The very day a couple weeks ago that I wrote about testosterone and obesity in men, a report came out documenting a significant increase in heart attack rate in men on replacement testosterone above a certain age.
Coronary bypass surgery and tube feeding, long thought to be lifesavers, have been found not to prolong life in controlled studies.
In the midst of all this confusion in messaging, I think back to the comforting words of the poem, The Desiderata, that became popular in the ’60s and ’70s.
Into the clamor and heated problems of those tempestuous decades came an old writing by Max Ehrman, penned in 1927, that called us back to basic values. It starts with:
“Go placidly amid the noise and haste, and remember what peace there may be in silence. As far as possible without surrender be on good terms with all persons.
“Speak your truth quietly and clearly; and listen to others, even the dull and the ignorant; they too have their story … Beyond a wholesome discipline, be gentle with yourself.
“You are a child of the universe, no less than the trees and the stars; you have a right to be here. And whether or not it is clear to you, no doubt the universe is unfolding as it should.

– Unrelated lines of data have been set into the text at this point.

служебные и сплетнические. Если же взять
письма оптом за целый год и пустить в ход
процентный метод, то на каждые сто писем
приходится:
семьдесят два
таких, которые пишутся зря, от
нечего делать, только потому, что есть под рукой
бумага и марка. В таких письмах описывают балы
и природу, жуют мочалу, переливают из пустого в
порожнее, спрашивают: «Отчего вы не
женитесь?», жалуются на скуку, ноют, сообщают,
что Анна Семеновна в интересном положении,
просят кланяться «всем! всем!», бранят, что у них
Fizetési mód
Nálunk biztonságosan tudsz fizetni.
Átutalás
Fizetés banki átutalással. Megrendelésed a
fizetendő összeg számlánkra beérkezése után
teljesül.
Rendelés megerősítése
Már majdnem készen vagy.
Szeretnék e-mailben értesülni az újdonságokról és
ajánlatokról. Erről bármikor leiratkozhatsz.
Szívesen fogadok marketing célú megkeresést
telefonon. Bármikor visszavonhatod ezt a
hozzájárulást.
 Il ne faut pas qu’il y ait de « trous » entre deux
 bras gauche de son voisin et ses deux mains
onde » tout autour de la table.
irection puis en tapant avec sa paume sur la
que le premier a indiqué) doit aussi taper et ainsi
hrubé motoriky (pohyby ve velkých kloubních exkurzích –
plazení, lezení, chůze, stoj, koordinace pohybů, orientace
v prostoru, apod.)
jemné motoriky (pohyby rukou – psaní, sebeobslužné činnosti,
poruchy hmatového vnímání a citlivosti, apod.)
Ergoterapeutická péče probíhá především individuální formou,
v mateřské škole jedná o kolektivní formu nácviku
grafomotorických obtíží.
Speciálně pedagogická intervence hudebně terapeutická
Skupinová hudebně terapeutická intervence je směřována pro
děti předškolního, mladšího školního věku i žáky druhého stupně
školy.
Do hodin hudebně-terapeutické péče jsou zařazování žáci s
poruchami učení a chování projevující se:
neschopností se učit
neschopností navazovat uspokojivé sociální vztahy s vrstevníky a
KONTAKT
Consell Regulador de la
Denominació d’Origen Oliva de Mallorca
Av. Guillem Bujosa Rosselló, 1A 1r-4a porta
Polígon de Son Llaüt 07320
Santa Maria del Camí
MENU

“Therefore be at peace with God, whatever you conceive Him to be, and whatever your labors and aspirations, in the noisy confusion of life keep peace with your soul.
“With all its sham, drudgery, and broken dreams, it is still a beautiful world. Be cheerful. Strive to be happy.”

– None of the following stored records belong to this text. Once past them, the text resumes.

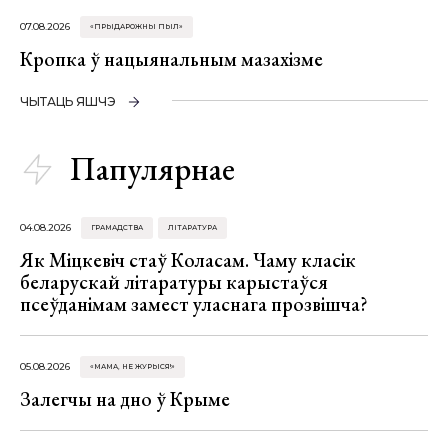
07.08.2026
«ПРЫДАРОЖНЫ ПЫЛ»
Кропка ў нацыянальным мазахізме
ЧЫТАЦЬ ЯШЧЭ
Папулярнае
04.08.2026
ГРАМАДСТВА
ЛІТАРАТУРА
Як Міцкевіч стаў Коласам. Чаму класік
беларускай літаратуры карыстаўся
псеўданімам замест уласнага прозвішча?
05.08.2026
«МАМА, НЕ ЖУРЫСЯ!»
Залегчы на дно ў Крыме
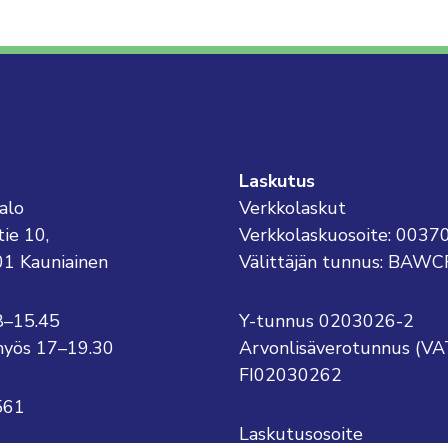
Laskutus
alo
Verkkolaskut
tie 10,
Verkkolaskuosoite: 003
01 Kauniainen
Välittäjän tunnus: BAWC
8–15.45
Y-tunnus 0203026-2
o myös 17–19.30
Arvonlisäverotunnus (VA
FI02030262
561
Laskutusosoite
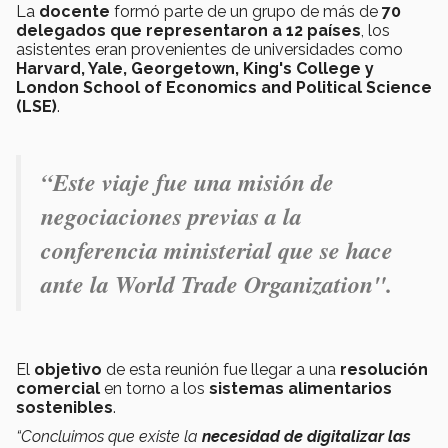
La
docente
formó parte de un grupo de más de
70
delegados que representaron a 12 países
, los
asistentes eran provenientes de universidades como
Harvard, Yale, Georgetown, King's College y
London School of Economics and Political Science
(LSE)
.
“Este viaje fue una misión de
negociaciones previas a la
conferencia ministerial que se hace
ante la World Trade Organization".
El
objetivo
de esta reunión fue llegar a una
resolución
comercial
en torno a los
sistemas alimentarios
sostenibles
.
“Concluimos que existe la
necesidad de digitalizar las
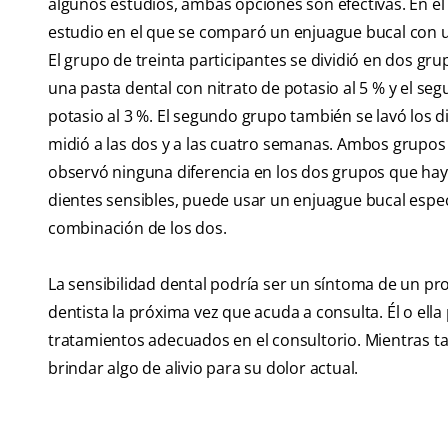
algunos estudios, ambas opciones son efectivas. En el 
estudio en el que se comparó un enjuague bucal con un
El grupo de treinta participantes se dividió en dos gru
una pasta dental con nitrato de potasio al 5 % y el se
potasio al 3 %. El segundo grupo también se lavó los 
midió a las dos y a las cuatro semanas. Ambos grupos 
observó ninguna diferencia en los dos grupos que haya 
dientes sensibles, puede usar un enjuague bucal espec
combinación de los dos.
La sensibilidad dental podría ser un síntoma de un pr
dentista la próxima vez que acuda a consulta. Él o ella
tratamientos adecuados en el consultorio. Mientras ta
brindar algo de alivio para su dolor actual.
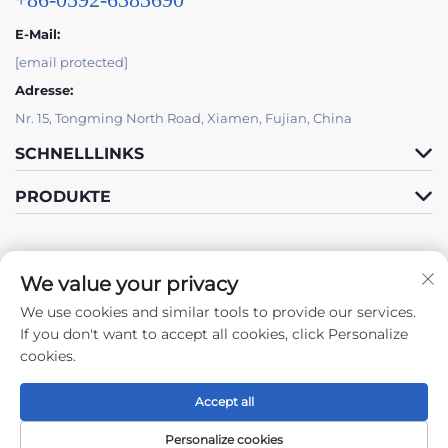
E-Mail:
[email protected]
Adresse:
Nr. 15, Tongming North Road, Xiamen, Fujian, China
SCHNELLLINKS
PRODUKTE
We value your privacy
We use cookies and similar tools to provide our services.
Folge Uns
If you don't want to accept all cookies, click Personalize
cookies.
Accept all
Urheberrecht © 2024 by Xiamen Tongchengjianhui Industry & Trade
Co., Ltd. -
Datenschutzrichtlinie
Personalize cookies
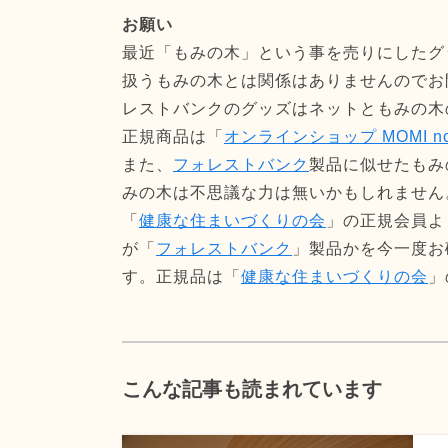
お願い
最近「もみの木」という事を売りにしたグ
扱うもみの木とは関係はありませんのでお
レストバンクのグッズはネットともみの木
正規商品は「
オンラインショップ MOMI no 
また、
フォレストバンク
製品に似せたもみ
みの木は不思議な力は無いかもしれません
「
健康な住まいづくりの会
」の正規会員よ
が「
フォレストバンク
」製品かを今一度お
す。正規品は「
健康な住まいづくりの会
」
こんな記事も読まれています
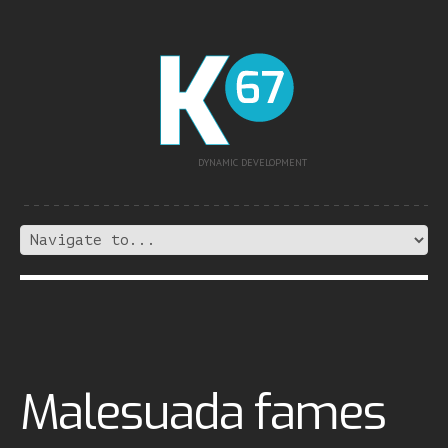
DYNAMIC DEVELOPMENT
Malesuada fames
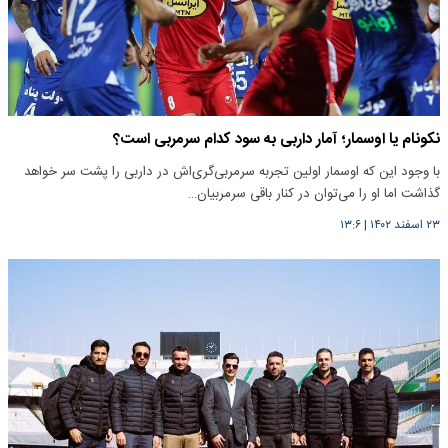
نکونام یا اوسمار؛ آمار داربی به سود کدام سرمربی است؟
با وجود این که اوسمار اولین تجربه سرمربی‌گری‌اش در داربی را پشت سر خواهد
گذاشت اما او را می‌توان در کنار باقی سرمربیان…
۲۳ اسفند ۱۴۰۲
|
۱۳:۶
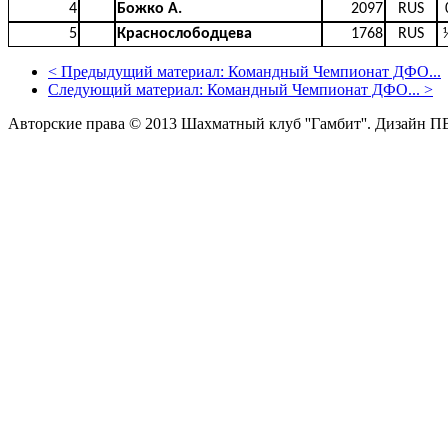
4
Божко А.
2097
RUS
5
Краснослободцева
1768
RUS
<
Предыдущий материал:
Командный Чемпионат ДФО...
Следующий материал:
Командный Чемпионат ДФО...
>
Авторские права © 2013 Шахматный клуб ''Гамбит''.
Дизайн П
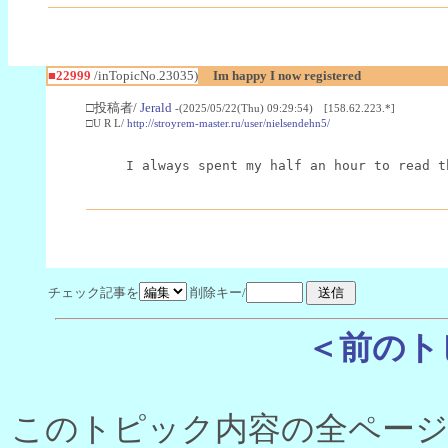
■22999
/inTopicNo.23035)
Im happy I now registered
□投稿者/
Jerald
-(2025/05/22(Thu) 09:29:54) [158.62.223.*]
□U R L/
http://stroyrem-master.ru/user/nielsendehn5/
I always spent my half an hour to read t
チェック記事を
削除キー/
＜前のト
このトピック内容の全ページ数 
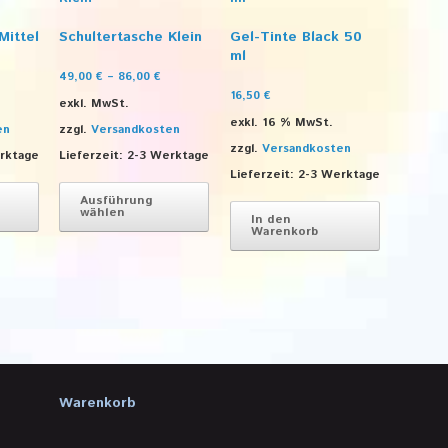
Mittel
Schultertasche Klein
Gel-Tinte Black 50
ml
49,00
€
–
86,00
€
16,50
€
exkl. MwSt.
exkl. 16 % MwSt.
en
zzgl.
Versandkosten
zzgl.
Versandkosten
rktage
Lieferzeit:
2-3 Werktage
Lieferzeit:
2-3 Werktage
Dieses
Dieses
Produkt
Produkt
Ausführung
wählen
weist
weist
In den
Warenkorb
mehrere
mehrere
Varianten
Varianten
auf.
auf.
Die
Die
Optionen
Optionen
können
können
auf
auf
der
der
Produktseite
Produktseite
Warenkorb
gewählt
gewählt
werden
werden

I am sure you remember it. If you aren’t familiar or need a refresher, you can find the full test on the web easily enough.

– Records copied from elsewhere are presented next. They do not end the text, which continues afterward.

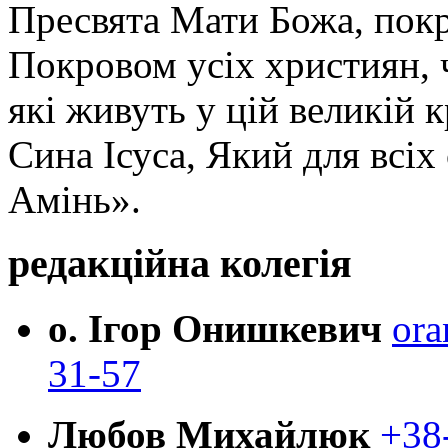
Пресвята Мати Божа, пок
Покровом усіх християн, ч
які живуть у цій великій к
Сина Ісуса, Який для всі
Амінь».
редакційна колегія
о. Ігор Онишкевич
ora
31-57
Любов Михайлюк
+38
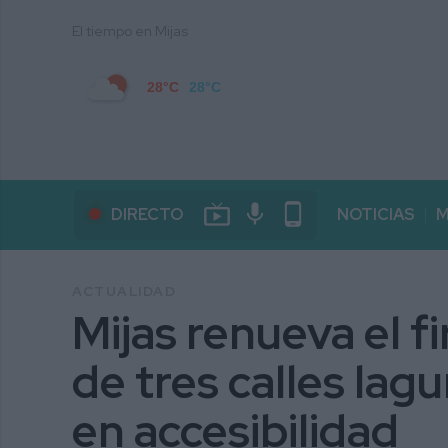
El tiempo en Mijas
28°C
28°C
live_tv
mic
phone_android
DIRECTO
NOTICIAS
M
ACTUALIDAD
Mijas renueva el f
de tres calles lag
en accesibilidad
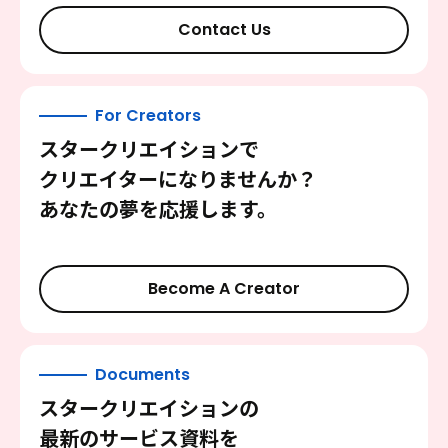
Contact Us
For Creators
スタークリエイションで
クリエイターになりませんか？
あなたの夢を応援します。
Become A Creator
Documents
スタークリエイションの
最新のサービス資料を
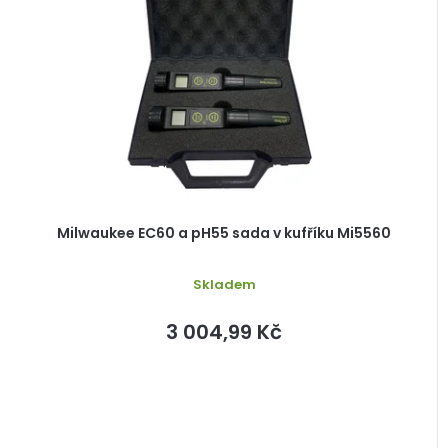
Milwaukee EC60 a pH55 sada v kufříku Mi5560
Skladem
3 004,99 Kč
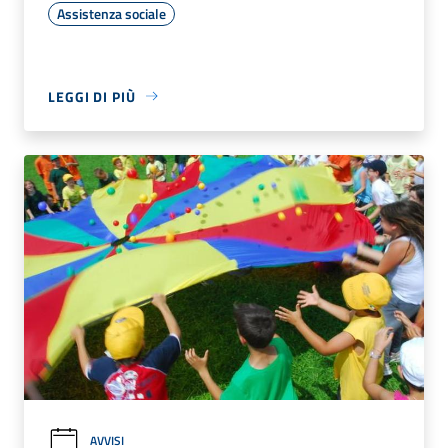
Assistenza sociale
LEGGI DI PIÙ
AVVISI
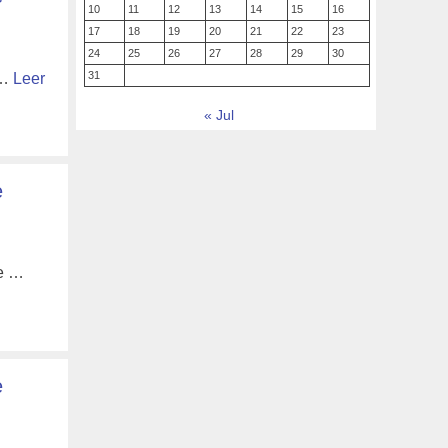
10
11
12
13
14
15
16
17
18
19
20
21
22
23
24
25
26
27
28
29
30
31
 …
Leer
« Jul
e
te …
e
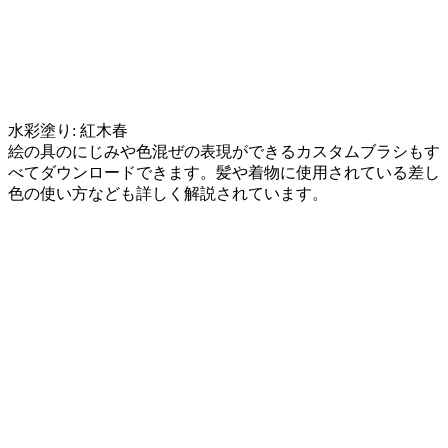
水彩塗り: 紅木春
絵の具のにじみや色混ぜの表現ができるカスタムブラシもす
べてダウンロードできます。髪や着物に使用されている差し
色の使い方なども詳しく解説されています。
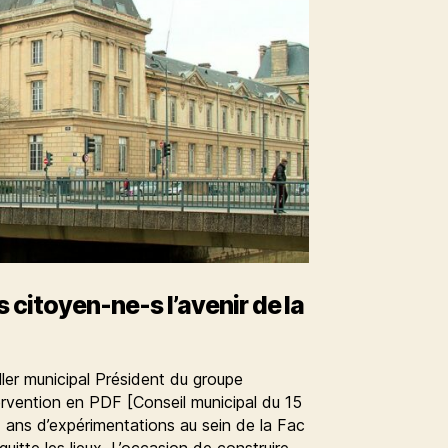
 citoyen-ne-s l’avenir de la
er municipal Président du groupe
ervention en PDF [Conseil municipal du 15
ans d’expérimentations au sein de la Fac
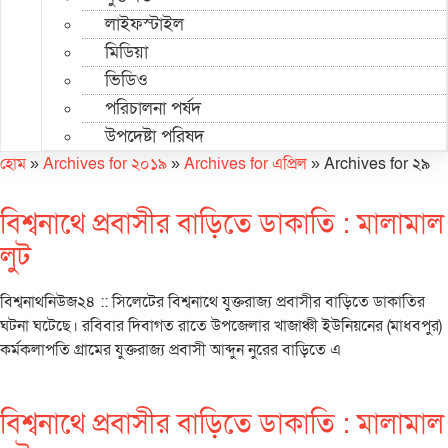
লাইফস্টাইল
মিডিয়া
ভিডিও
পরিচালনা পর্ষদ
উপদেষ্টা পরিষদ
হোম
»
Archives for ২০১৯
»
Archives for এপ্রিল
»
Archives for ২৯
বিশ্বনাথে প্রবাসীর বাড়িতে ডাকাতি : মালামাল
লুট
বিশ্বনাথনিউজ২৪ :: সিলেটের বিশ্বনাথে যুক্তরাজ্য প্রবাসীর বাড়িতে ডাকাতির
ঘটনা ঘটেছে। রবিবার দিবাগত রাতে উপজেলার খাজাঞ্চী ইউনিয়নের (মাধবপুর)
কর্মকলাপতি গ্রামের যুক্তরাজ্য প্রবাসী আব্দুন নুরের বাড়িতে এ
বিশ্বনাথে প্রবাসীর বাড়িতে ডাকাতি : মালামাল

I keep a framed copy in my house in a place I visit regularly, my bathroom.
I keep it there so I can review these inspiring and refreshing words in symphony with my biorhythms.
So as we search for enduring, life-changing principles to foster good health in mind, body and spirit, I thought I’d share something I rediscovered recently were our morning meditation and readings. It is from a perennially popular book that some of you will immediately recognize.
This passage is for all people, all religions, anyone seeking to live a good life by ancient truths that don’t change with the most recent scientific study or popular fad.
“Love must be sincere. Hate what is evil. Cling to what is good. Be devoted to one another in brotherly love. Honor one another above yourselves. Never be lacking in zeal, but keep your spiritual fervor, serving the Lord. Be joyful in hope, patient in affliction, faithful in prayer. Share with God’s people who are in need. Practice hospitality.
“Bless those who persecute you; bless and do not curse. Rejoice with those who rejoice; mourn with those who mourn. Live in harmony with one another. Do not be proud, but be willing to associate with people in low position. Do not be conceited.
“Do not repay anyone evil for evil. Be careful to do what is right in the eyes of everybody. If it is possible, as far as it depends on you, live at peace with everyone. Do not take revenge, my friends, but leave room for God’s wrath, for it is written: ‘It is mine to avenge; I will repay,” says the Lord.
“On the contrary: If your enemy is hungry, feed him; if he is thirsty, give him something to drink. In doing this, you will heap burning coals on this head.
“Do not be overcome by evil, but overcome evil with good.” (Romans 12:9-21)
I found the burning coals thing a little jarring, yet the rest rings true as a bell on a clear morning.
Like Desiderata, these are the kinds of healthy advice that won’t change with the shifting tides of science, time and fashion.
When we live by such principles, much healing, peace and goodness can come to us and through us and to our world.
Dr. Victor S. Sierpina is the WD and Laura Nell Nicholson Family Professor of Integrative Medicine and Professor of Family Medicine at UTMB.